A tiene 13 años, estudia en el IES cercano a su domicilio, con adaptación curricular no significativa por alumno con necesidades educativas especiales por TEA. Lo conocí cuando acababa de cumplir 9 años, y la demanda de tratamiento era por su aislamiento de los otros niños de su edad. Anteriormente estuvo en el Programa de Atención Temprana y en postemprana, por “Retraso generalizado del Desarrollo”. De apenas hablar en la primera infancia, pasó a cierta verborrea cuando cogía confianza en la relación, pero lo que ha permanecido es una entonación peculiar, grave, monocorde, en la que no se diferencian las afirmaciones de las preguntas. Una enunciación muerta.
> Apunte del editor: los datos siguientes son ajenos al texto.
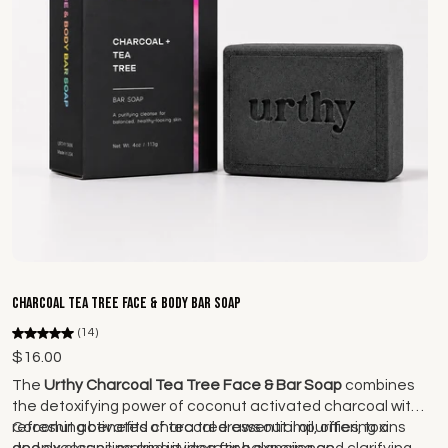
Add to cart
Charcoal Tea Tree Face & Body Bar Soap
(14)
$16.00
The
Urthy Charcoal Tea Tree Face & Bar Soap
combines
the detoxifying power of coconut activated charcoal with
refreshing benefits of tea tree essential oil, offering a
Coconut activated charcoal draws out impurities, toxins
deeply cleansing and invigorating experience.
and excess oil, making it idea for balancing and clarifying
Cuando está construyendo algo, musita palabras inaudibles. Puede estar silencioso un buen rato, y responder si pregunto, con respuestas breves. Pero un cambio se produjo al desplazarse su borde autístico.  Fue con un “libro de chistes” que dejé a su alcance. Un volumen con dibujos que acompañaban textos sencillos y de un humor inocente. Él leía en voz alta el chiste, la ocurrencia, y esperaba mi respuesta de sonrisa. Al principio no entendía casi ninguno, no le hacía gracia a él mismo, pero fue ocupando un lugar: se dirigía a mí, un S1 que esperaba un S2. Me pedía que le explicara por qué era gracioso, y otro día lo volvía a leer, sonriendo él mismo. La ocurrencia  ponía palabras a la burla o la agresividad hacia el otro, y se apoyó en esta herramienta.

Un día haciendo un rompecabezas se puso a reír y no podía parar, no sabe de qué ríe, se interrumpe/ríe incluso en la calle al salir de la sesión. La sesión siguiente tampoco pudo dar cuenta de aquello.

Cumplidos los 11 años, sufrió una especie de rito que hacen en su pueblo los chicos entre sí: todos se tiran sobre uno al que hacen cosquillas. No le pegan, es una escaramuza. Lo que para él cuenta es que dijeron “a por él, y (dice) me fui corriendo”, quizás asustado, no puede decir más.

Tiempo después, con la intención de que llevara algo de dinero del él en el bolsillo cuando sale por el pueblo, le propongo que durante la sesión demos una vuelta por el barrio. Elige una tienda bazar con miles de objetos, y de ellos elige “unas gafas de broma”: los ojos salen de las órbitas y quedan colgando de un muelle. Ya de vuelta durante el final de la sesión las llevará puestas, lo que resulta divertido para los otros que nos ven.

Estas “gafas” le permitían una mínima regulación de goce, mucho mejor que las suyas que a menudo deja olvidadas o pierde. Un apéndice, que complementa el cuerpo, y le sirve de autodefensa en lo real.

A empezó a responder con palabras, probar a su manera un lazo discursivo con los otros.  Como tantos otros adolescentes autistas ahora se encuentra ante las pulsiones sexuales, con una herramienta rudimentaria “la réplica”. Está el riesgo de que su uso no sea considerado apropiado, por excesivo y tendrá que graduarlo.